> [What is expected]:
When copying the listing below, skip every picture and repeat exactly the lines from the first one through the line that contains "- click on TestNotebook.ipynb".

:: Provided records

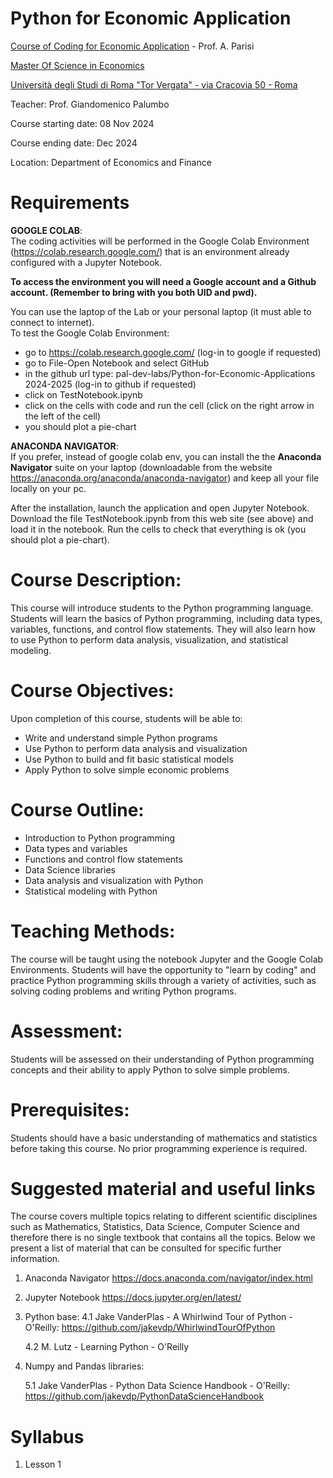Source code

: # Python for Economic Application

[Course of Coding for Economic Application](https://economia.uniroma2.it/master-science/economics/courses/) - Prof. A. Parisi

[Master Of Science in Economics ](https://economia.uniroma2.it/master-science/economics)

[Università degli Studi di Roma "Tor Vergata" - via Cracovia 50 - Roma ](http://web.uniroma2.it/en)

Teacher: Prof. Giandomenico Palumbo

Course starting date: 08 Nov 2024

Course ending date:  Dec 2024

Location: Department of Economics and Finance

# Requirements

**GOOGLE COLAB**:  
The coding activities will be performed in the Google Colab Environment (https://colab.research.google.com/) that is an environment already configured with a Jupyter Notebook.  

**To access the environment you will need a Google account and a Github account. (Remember to bring with you both UID and pwd).**

You can use the laptop of the Lab or your personal laptop (it must able to connect to internet).  
To test the Google Colab Environment:
- go to https://colab.research.google.com/ (log-in to google if requested)
- go to File-Open Notebook and select GitHub 
- in the github url type: pal-dev-labs/Python-for-Economic-Applications 2024-2025 (log-in to github if requested)
- click on TestNotebook.ipynb
- click on the cells with code and run the cell (click on the right arrow in the left of the cell)
- you should plot a pie-chart

**ANACONDA NAVIGATOR**:  
If you prefer, instead of google colab env, you can install the the **Anaconda Navigator** suite on your laptop (downloadable from the website https://anaconda.org/anaconda/anaconda-navigator) and keep all your file locally on your pc.

After the installation, launch the application and open Jupyter Notebook. 
Download the file TestNotebook.ipynb from this web site (see above)
and load it in the notebook.
Run the cells to check that everything is ok (you should plot a pie-chart).

# Course Description:

This course will introduce students to the Python programming language. Students will learn the basics of Python programming, including data types, variables, functions, and control flow statements. They will also learn how to use Python to perform data analysis, visualization, and statistical modeling.

# Course Objectives:
Upon completion of this course, students will be able to:

- Write and understand simple Python programs
- Use Python to perform data analysis and visualization
- Use Python to build and fit basic statistical models
- Apply Python to solve simple economic problems

# Course Outline:
- Introduction to Python programming
- Data types and variables
- Functions and control flow statements
- Data Science libraries
- Data analysis and visualization with Python
- Statistical modeling with Python

# Teaching Methods:
The course will be taught using the notebook Jupyter and the Google Colab Environments. Students will have the opportunity to "learn by coding" and practice Python programming skills through a variety of activities, such as solving coding problems and writing Python programs.

# Assessment:
Students will be assessed on their understanding of Python programming concepts and their ability to apply Python to solve simple problems.

# Prerequisites:
Students should have a basic understanding of mathematics and statistics before taking this course. No prior programming experience is required.
   
# Suggested material and useful links
The course covers multiple topics relating to different scientific disciplines such as Mathematics, Statistics, Data Science, Computer Science and therefore there is no single textbook that contains all the topics.
Below we present a list of material that can be consulted for specific further information.

1. Anaconda Navigator
https://docs.anaconda.com/navigator/index.html
2. Jupyter Notebook
https://docs.jupyter.org/en/latest/
3. Python base:
    4.1 Jake VanderPlas - A Whirlwind Tour of Python - O'Reilly: https://github.com/jakevdp/WhirlwindTourOfPython

    4.2 M. Lutz - Learning Python - O'Reilly 
4.  Numpy and Pandas libraries:

    5.1 Jake VanderPlas - Python Data Science Handbook - O'Reilly: https://github.com/jakevdp/PythonDataScienceHandbook

# Syllabus

1. Lesson 1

::::

> [Exercise result]:
Source code

: # Python for Economic Application

[Course of Coding for Economic Application](https://economia.uniroma2.it/master-science/economics/courses/) - Prof. A. Parisi

[Master Of Science in Economics ](https://economia.uniroma2.it/master-science/economics)

[Università degli Studi di Roma "Tor Vergata" - via Cracovia 50 - Roma ](http://web.uniroma2.it/en)

Teacher: Prof. Giandomenico Palumbo

Course starting date: 08 Nov 2024

Course ending date:  Dec 2024

Location: Department of Economics and Finance

# Requirements

**GOOGLE COLAB**:  
The coding activities will be performed in the Google Colab Environment (https://colab.research.google.com/) that is an environment already configured with a Jupyter Notebook.  

**To access the environment you will need a Google account and a Github account. (Remember to bring with you both UID and pwd).**

You can use the laptop of the Lab or your personal laptop (it must able to connect to internet).  
To test the Google Colab Environment:
- go to https://colab.research.google.com/ (log-in to google if requested)
- go to File-Open Notebook and select GitHub 
- in the github url type: pal-dev-labs/Python-for-Economic-Applications 2024-2025 (log-in to github if requested)
- click on TestNotebook.ipynb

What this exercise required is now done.